Who Wants to be Married?

In 2011 the anthropologist Helen Fisher and two colleagues released the "largest and most comprehensive nationally-representative study of single men and women ever done." They surveyed 5,200 single people in the US aged 21 to over 65, and found "a new picture of single Americans emerges that is radically different than it was 50 years ago..." And what of the talmudic claim that women are more eager to marry?

This national survey clearly shows that men are just as eager to marry as women are; 33% of both sexes want to say “I do.
— Helen Fisher 2011. The Forgotten Sex: Men.

So today, in the US it is not correct to say that women want to be married more than men.  Some of Fisher's other findings about the attitudes of single men might surprise you too:

Men in every age group are more eager than women to have children.  Even young men. Among those between ages 21 and 34, 51% of men want kids, while 46% of women yearn for young.  Men are less picky too.  Fewer men say it is important to find a partner of their own ethnic background (20% of men vs 29%  of women said this is a “must have” or “very important”); and fewer say they want someone of their own religion (17% of men vs 28% of women said this is a “must have” or “very important”).   Men are also more likely to have experienced love at first sight...

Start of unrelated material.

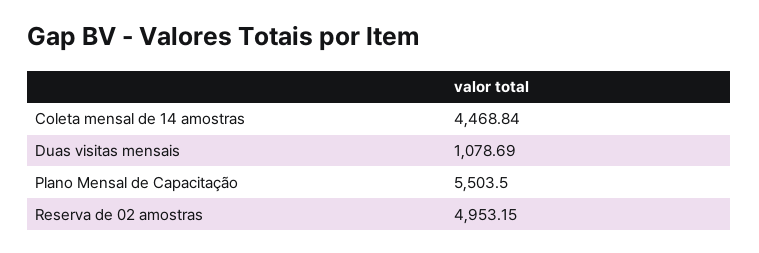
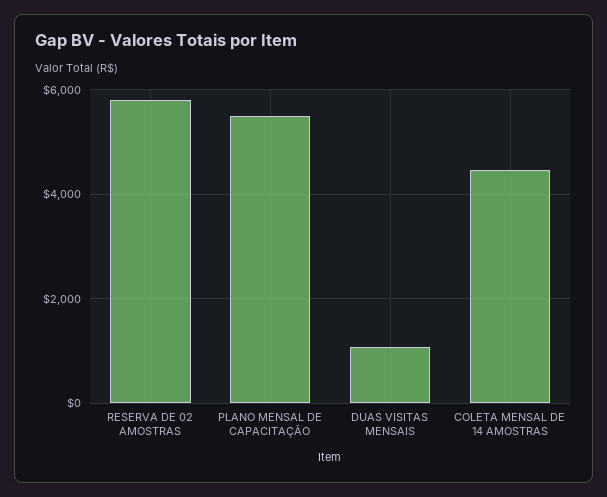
Reserva de 02 amostras: 4953.15 -> 5800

Let's give the last word to Dr Fisher, (who serves as an advisor to Match.com), and remember the danger of assuming that human nature does not change.  

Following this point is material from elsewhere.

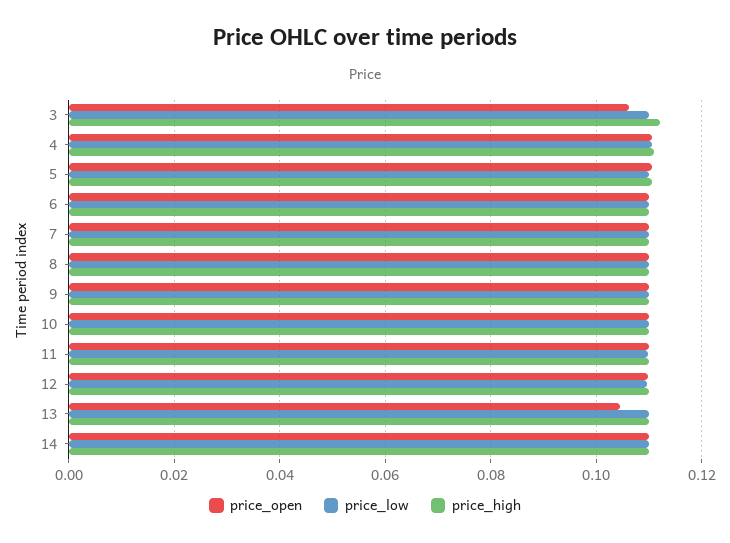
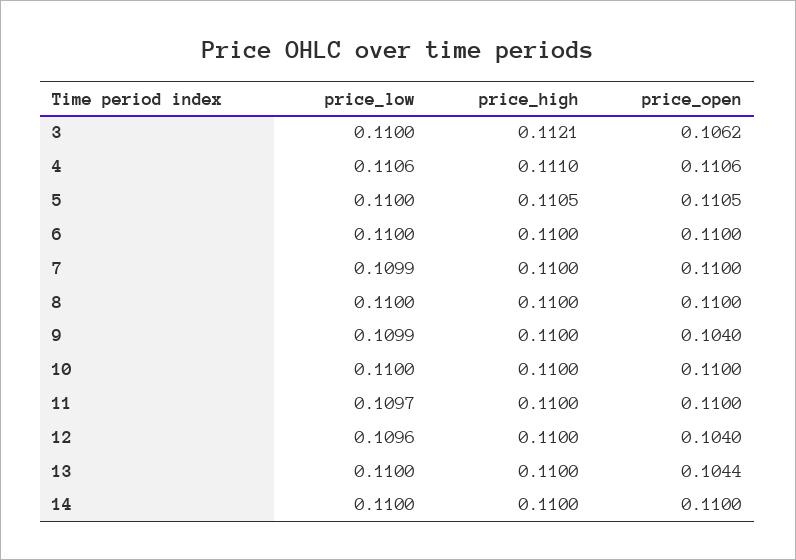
price_open, 9: 0.11 -> 0.104
price_open, 12: 0.11 -> 0.104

My colleagues and I have put over 60 men and women ages 18-57 into a brain scanner to study the brain circuitry of romantic passion.  We found no gender differences.  This..study supports what I have long suspected: that men are just as eager to find a partner, fall in love, commit long term and raise a family.   It’s an illuminating, indeed myth-shattering, new set of scientific data.  And the sooner we embrace these findings, and fling off our outmoded and unproductive beliefs about both sexes, the faster we will find—and keep–the love we want.